### 文書の一節
::::::::::

古典

ドゥドゥク音楽

Duduk Music

アルメニア / 中央アジア · -1500年〜

アルメニア起源の二枚舌木管楽器ドゥドゥクを中心とする、深い哀愁を湛えた古典・民俗音楽。

概要

リード楽器ドゥドゥクが旋律を、もう一本のドゥドゥクがダム(ドローン)を担う。古い民謡、教会音楽、結婚式・葬儀での即興、現代映画音楽を含む幅広いレパートリー。

背景

ドゥドゥクは紀元前1500年頃のアルメニア高原起源とされ、アルメニア教会音楽と古典詩アシュゴロニ(吟遊詩人)伝統で重要な役割を果たした。1915年のアルメニア人ジェノサイドと離散経験が、ドゥドゥクの「泣き」の音色をアルメニア人の集合的喪失と結びつけた。

発展

20世紀のヴァチェ・ホヴァネス・サクサキャン、ジヴァン・ガスパリャンが現代演奏を確立し、後者の音色はリドリー・スコット監督『グラディエーター』(2000)で世界的に知られた。2005年にドゥドゥクがユネスコ無形文化遺産に登録された。

::::::::::

### 分析用データ

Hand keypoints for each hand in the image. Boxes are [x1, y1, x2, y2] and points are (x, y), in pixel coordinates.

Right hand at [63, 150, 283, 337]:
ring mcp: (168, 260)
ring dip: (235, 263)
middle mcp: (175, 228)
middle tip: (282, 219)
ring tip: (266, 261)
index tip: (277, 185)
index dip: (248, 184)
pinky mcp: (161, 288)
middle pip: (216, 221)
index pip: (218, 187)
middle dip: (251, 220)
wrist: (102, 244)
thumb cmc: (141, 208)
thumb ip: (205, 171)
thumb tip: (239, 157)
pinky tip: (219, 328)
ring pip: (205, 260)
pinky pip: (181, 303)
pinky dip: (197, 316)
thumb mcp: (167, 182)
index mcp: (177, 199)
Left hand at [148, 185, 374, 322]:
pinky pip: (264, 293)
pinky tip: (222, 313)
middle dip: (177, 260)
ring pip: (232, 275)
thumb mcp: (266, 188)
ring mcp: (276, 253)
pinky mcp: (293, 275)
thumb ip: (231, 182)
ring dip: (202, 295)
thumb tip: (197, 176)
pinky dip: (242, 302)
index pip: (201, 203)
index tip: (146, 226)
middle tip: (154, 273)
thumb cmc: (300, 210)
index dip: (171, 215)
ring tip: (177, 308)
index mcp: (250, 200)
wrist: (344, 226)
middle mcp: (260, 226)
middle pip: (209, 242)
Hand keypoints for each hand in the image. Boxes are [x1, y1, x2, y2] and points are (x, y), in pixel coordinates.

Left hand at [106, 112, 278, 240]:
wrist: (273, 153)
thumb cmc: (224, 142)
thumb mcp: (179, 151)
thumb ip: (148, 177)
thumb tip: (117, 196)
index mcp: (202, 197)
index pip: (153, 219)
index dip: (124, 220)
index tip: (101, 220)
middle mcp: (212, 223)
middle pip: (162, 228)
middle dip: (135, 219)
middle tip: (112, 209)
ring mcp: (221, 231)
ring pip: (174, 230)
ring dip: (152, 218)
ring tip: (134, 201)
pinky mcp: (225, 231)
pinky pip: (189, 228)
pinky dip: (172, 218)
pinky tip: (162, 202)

::::::::::

### 作業内容
a: ドゥドゥク音楽の解説にある「2005年にドゥドゥクがユネスコ無形文化遺産に登録された。」という文を英語に訳してください。
b: ドゥドゥク音楽の解説を、最後の文の後から書き継いでください。

### 課題ごとの回答
a: In 2005, the duduk was inscribed as UNESCO Intangible Cultural Heritage.

b:
出来事

  • 1915: アルメニア人ジェノサイド
  • 1957: ジヴァン・ガスパリャン録音開始
  • 2000: 『グラディエーター』でドゥドゥク世界的に知られる
  • 2005: ユネスコ無形文化遺産登録

派生・影響

アルメニア教会音楽、アゼルバイジャン・ムガーム、トルコ・カラ・ニ、現代映画音楽。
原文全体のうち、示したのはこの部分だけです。